The Captain's Corner: Drinking tequila in the buff
Who's been waiting all week for the next edition of the Captain's Corner? I know I have.
If you're still new to the Captain's Corner (shame on you), here's what you need to know: It's a series of columns by Capt. Larry Gross, the former owner of Captain Larry's in South Baltimore. Read his past columns here.
OK, we're locked, loaded and ready for some action. Captain! Come on, buddy!
After the third wife, I had this girlfriend, Donna. We went to Mexico -- we took a week and went to Cancun or someplace.
I come back with three or four bottles of Mexican tequila -- two bottles of the expensive (bleep) and two bottles of the nasty (bleep) and two of these bandaleros like Pancho Villa would wear.
One night, I'm tending bar, and I've got about 20 people in the bar, and it's getting like I've got to do something to liven the place up ...
They said, 'What are you doing?'
I said, 'We're going to drink tequila. We're going to drink the good (bleep) and the bad (bleep).'
They said, 'Let's start with the bad (bleep).'
Those customers got four free bottles of tequila. (The neighborhood cop), Wally, comes in, and every (bleeping) customer sitting at that bar is naked. I'm behind the bar naked, and I'm all juiced up.

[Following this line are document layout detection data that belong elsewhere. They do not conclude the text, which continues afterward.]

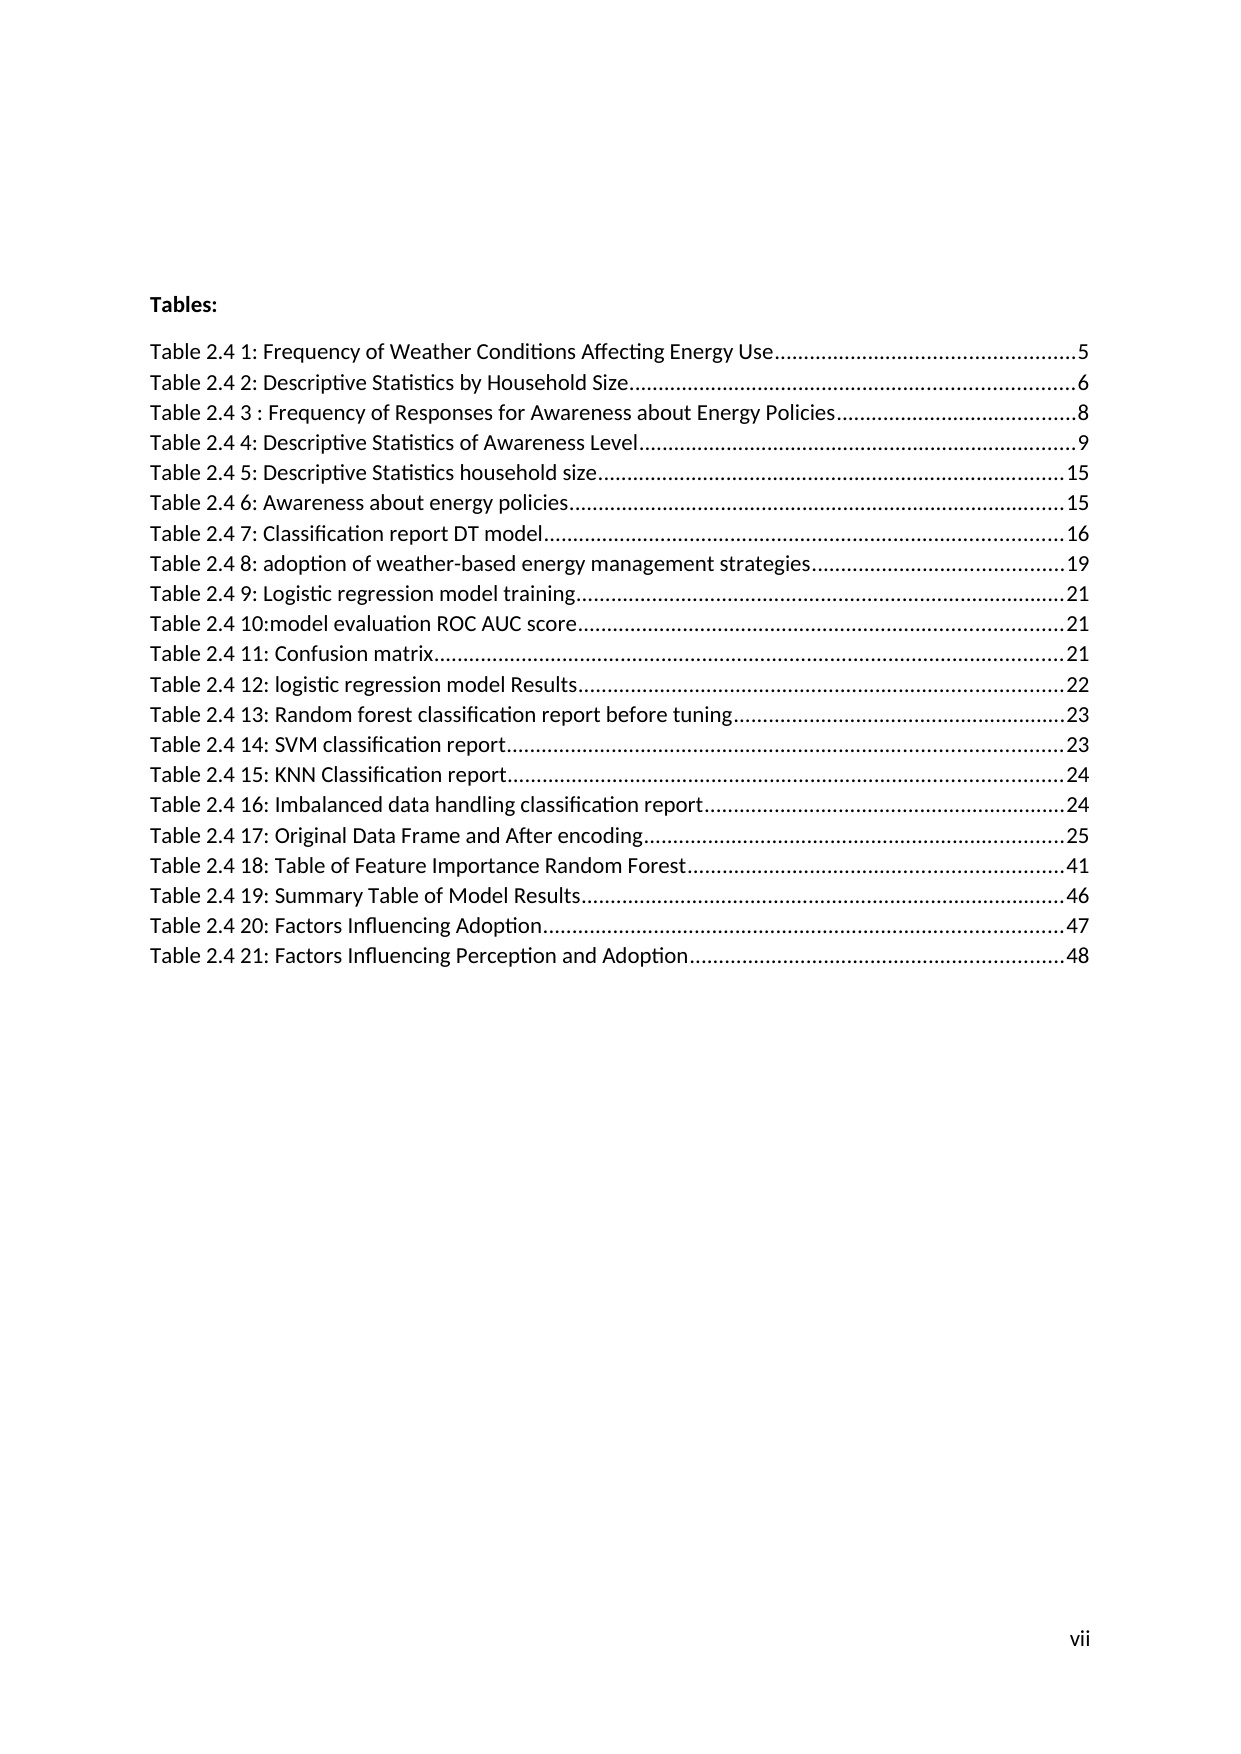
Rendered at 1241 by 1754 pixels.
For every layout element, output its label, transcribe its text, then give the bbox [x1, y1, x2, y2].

text Table 2.4 17: Original Data Frame and After encoding 25 [150, 821, 1090, 849]
text Tables: [150, 291, 1090, 319]
text Table 2.4 18: Table of Feature Importance Random Forest 41 [150, 851, 1090, 879]
text Table 2.4 20: Factors Influencing Adoption 47 [150, 911, 1090, 939]
text Table 2.4 10:model evaluation ROC AUC score 21 [150, 609, 1090, 637]
text Table 2.4 11: Confusion matrix 21 [150, 639, 1090, 668]
text Table 2.4 21: Factors Influencing Perception and Adoption 48 [150, 942, 1090, 970]
text Table 2.4 2: Descriptive Statistics by Household Size 6 [150, 368, 1090, 396]
text Table 2.4 5: Descriptive Statistics household size 15 [150, 458, 1090, 486]
text Table 2.4 9: Logistic regression model training 21 [150, 579, 1090, 607]
text Table 2.4 14: SVM classification report 23 [150, 730, 1090, 758]
text Table 2.4 12: logistic regression model Results 22 [150, 670, 1090, 698]
text Table 2.4 6: Awareness about energy policies 15 [150, 488, 1090, 517]
text Table 2.4 13: Random forest classification report before tuning 23 [150, 700, 1090, 728]
text Table 2.4 8: adoption of weather-based energy management strategies 19 [150, 549, 1090, 577]
text Table 2.4 3 : Frequency of Responses for Awareness about Energy Policies 8 [150, 398, 1090, 426]
text Table 2.4 15: KNN Classification report 24 [150, 760, 1090, 788]
text Table 2.4 4: Descriptive Statistics of Awareness Level 9 [150, 428, 1090, 456]
text Table 2.4 7: Classification report DT model 16 [150, 519, 1090, 547]
text Table 2.4 1: Frequency of Weather Conditions Affecting Energy Use 5 [150, 337, 1090, 366]
text Table 2.4 19: Summary Table of Model Results 46 [150, 881, 1090, 909]
text Table 2.4 16: Imbalanced data handling classification report 24 [150, 791, 1090, 819]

He said, 'What the (bleep) are you people doing?'
I said, 'We're drinking (bleeping) tequila, and we're naked, Wally.'
He said, 'Well, I want to, too!'
Wally takes his clothes off, puts his gun belt back on -- and his hat -- and said, 'I'm going to be the doorman.'
I said, 'Wally, put your (bleeping) clothes on. Again, they will only shut me down for three days, but you will be fired.'
It's a wonder I lasted that long without getting shut down. I didn't do anything criminal or bad. Just the wackiest (bleep), and everybody got into it.